1. Field of the Invention
The present invention relates to a structure of and a method of manufacturing a power semiconductor device such as a diode which performs rectification by a PN junction formed on a semiconductor substrate, or a MOS field effect transistor (MOSFET) or an Insulated Gate Bipolar Transistor (IGBT) which controls a main current by applying voltage to a gate formed on a semiconductor substrate with interposition of an insulating film.
2. Description of the Background Art
A power semiconductor device is constituted by a cell region in which a current flows and a terminal region formed around the cell region to maintain a breakdown voltage. As a terminal region structure, for example, a RESURF (Reduced Surface Field) structure is adopted. In the RESURF structure, a breakdown voltage is maintained by extending a depletion layer by a RESURF layer when a reverse voltage is applied. Here, a thick insulating film is necessary on a surface of the RESURF layer, in order to maintain the breakdown voltage. Presence of this thick insulating film causes a large level difference on a substrate, which makes it difficult to perform a process in subsequent steps such as application of a resist in a photoengraving step. Thus, a method of burying an insulating film in a substrate has been proposed, for example, in Japanese Patent Application Laid-Open No. 2009-88385. According to Japanese Patent Application Laid-Open No. 2009-88385, after implantation for forming a RESURF layer is performed in a terminal region, a trench is formed and an insulating film is buried therein, and then an unnecessary part is planarized by chemical mechanical polishing (CMP), thereby forming a thick insulating film on the RESURF layer, so that occurrence of a level difference is suppressed.

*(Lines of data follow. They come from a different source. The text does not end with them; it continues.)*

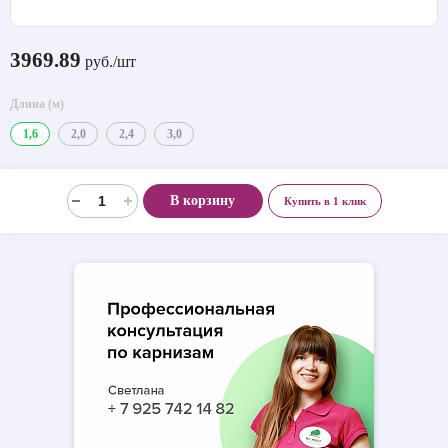
3969.89
руб./шт
Длина (м)
1,6
2,0
2,4
3,0
В корзину
Купить в 1 клик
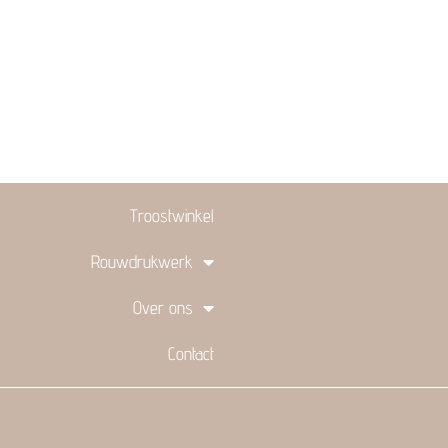
Troostwinkel
Rouwdrukwerk
Over ons
Contact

In the conventional inventions, when the insulating film buried after the formation of the trench is planarized by the CMP, an end point of the planarization is not defined. For example, when a silicon oxide film is used as the insulating film, if the planarization using the CMP is stopped before the substrate is exposed so that the silicon oxide film on the substrate remains over an entire surface of a wafer, damage to the substrate due to over-polishing can be prevented, but a variation of the thickness of the silicon oxide film within a wafer plane or within a chip is large. If the variation of the thickness of the silicon oxide film causes color unevenness in a surface of the substrate, an abnormality check based on an external appearance is impossible. Moreover, in a subsequent step of forming an electrode in a cell region, it is necessary to remove the silicon oxide film in the cell region by wet/dry etching. Here, a problem arises that the controllability of the etching amount deteriorates due to the variation of the thickness of the silicon oxide film.
On the other hand, if the planarization using the CMP is performed until the surface of the substrate is exposed so that the silicon oxide film on the surface of the substrate is wholly removed over the entire surface of the wafer, the variation of the thickness of the silicon oxide film on the substrate does not occur, but damage to the substrate due to over-polishing occurs. Occurrence of the damage to the substrate leads to a deterioration of electrical characteristics, such as occurrence of current leakage from a surface to a back surface of the substrate.